In the house, one of the kids gets a hankering for a bottle of pop. A boy and a girl, Johnny and Sharon, venture out to the country store a few miles away, while another boy, Norman, sneaks off to the barn to check on the mummy.

In the barn, Norman sees the mummy's blanket moving! He runs back to the house to alert the others, who of course do not believe him. When they check out the barn, they find that the mummy is gone. They find only bandages, thought the mummy had previously appeared as a stone-covered humanoid.

The film follows the mummy, which is of course now a hairy bigfoot, as it stalks through the forest and growls.


In a scene cleverly paralleling the film-within-a-film opening of Curse of Bigfoot, we cut to a previously unknown character, a woman speaking on the phone. The bigfoot breaks through her window and attacks her. She screams!

The next day, Bill Wyman explains their predicament to the sheriff. It is clear to everyone that a mummified bigfoot from hundreds of thousands of years ago is rampaging through the forest and killing the townspeople.

Mr. Wyman sums up the problem: "The orange and lemon groves in this part of the country are so extensive, the thing could travel for miles and never leave the protection of the trees."

After much investigation of the fruit groves, there is more investigation of the fruit groves.

The sheriff and the school group eventually find a trail of broken branches and blood. But it is not ordinary blood. It is too dark in color. The sheriff explains that a man shot the creature with a hunting rifle last night. It must be wounded and bleeding. They plan to lure the creature out of the grove and into an open field.

Their plan--quite naturally considering it was developed by law enforcement, a high school teacher, and a professional archeologist--is to use meat scraps to lure the creature into the open, then burn it up with gasoline and a stack of hay bales.

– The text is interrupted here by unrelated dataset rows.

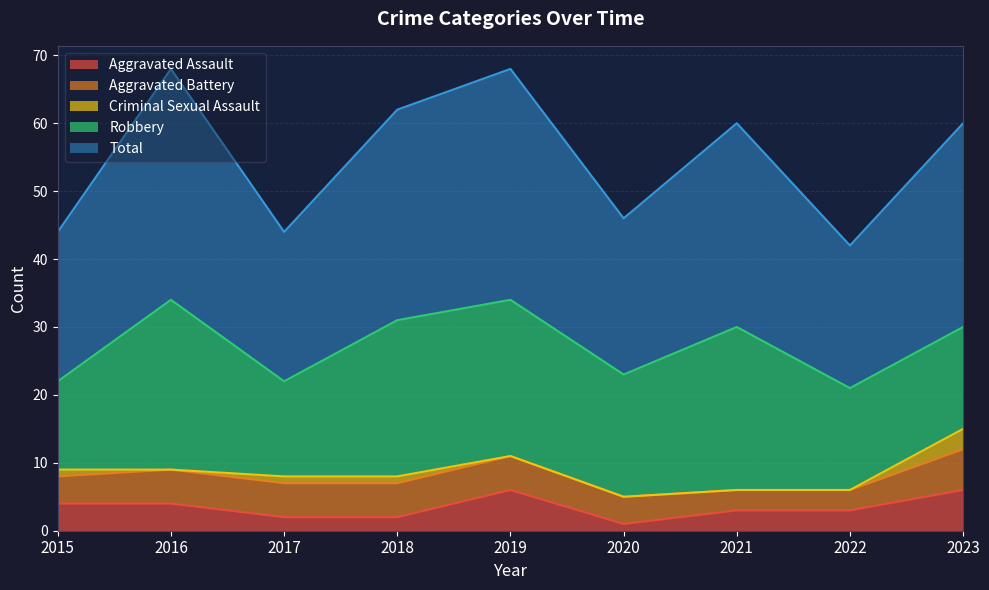

Is it true that Aggravated Assault equals 8 at 2019?

False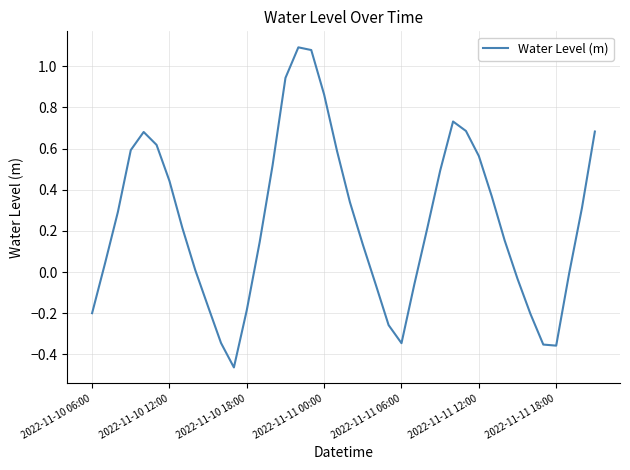

What is the difference between the maximum and minimum values?

1.6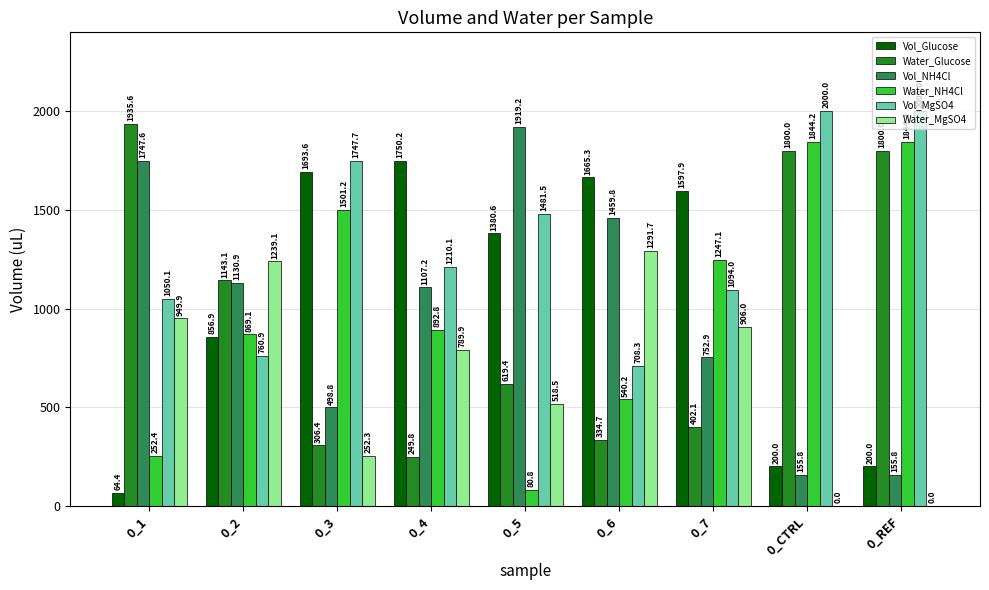

What is the sum of all Water_Glucose values?

8591.1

The group waits and waits. After a half hour, they decide to wait another 20 to 30 minutes.

After 20 to 30 minutes, the sheriff investigates some movement behind some trees. Although the sheriff misses it, we see the mummy/bigfoot creature close up, and it is a sight to behold, with one eye swollen to the size and shape of a fried egg, no doubt due to the preservative gases in the cave.


The creature pounces on the sheriff, knocking him down.

Failing to hear from the sheriff on their walkie talkie, the school kids run into the grove. They see the monster and douse it with gasoline, then set it ablaze.


The End.



Unfortunately, the film ends before it can make clear how three of the five high school students ended up in a mental institution. If Curse of Bigfoot has a flaw, it is that it ends too quickly. Perhaps a sequel would be warranted to explain the fates of the characters back in the 1960s, not to mention the characters in the 1970s.

Another minor flaw is that the audience never finds out what Hapnavi means.

It is also noteworthy that, like many celebrated bigfoot films, Curse of Bigfoot surpasses expectations in many ways. For example, the title of the film includes the word “bigfoot,” but the creature shown in most of the film is in fact a prehistoric mummy. This surpassing of expectations is reminiscent of Night of the Demon, whose title includes the word “demon,” but the creature in that film is in fact bigfoot.

Unlike some other films, particularly more recent films, Curse of Bigfoot has its characters act realistically when confronted with the unknown. When the students force their way into the cave and find the mummified remains, they do not give one thought to the preservation of the aboriginal culture or the safety of the artifacts. They simply break the mummy out of the cave and drop it into the bed of a pickup truck. Such behavior is much more realistic, and more exciting, than following bureaucratic rules about “cultural preservation” and such.

In the end, Curse of Bigfoot gives us a snapshot into the lives of 1970s high school students and the guest speakers who visit them, as well as a snapshot of clean-cut 1960s high school students and the teachers that educate then in the ways of archeology. These snapshots are timeless and priceless, allowing us to see in great detail how our ancestors lived. In a way, this film is an archeological site in itself, a treasure trove of past behaviors that is just as fascinating to watch today as it was in the 1970s, perhaps even more so.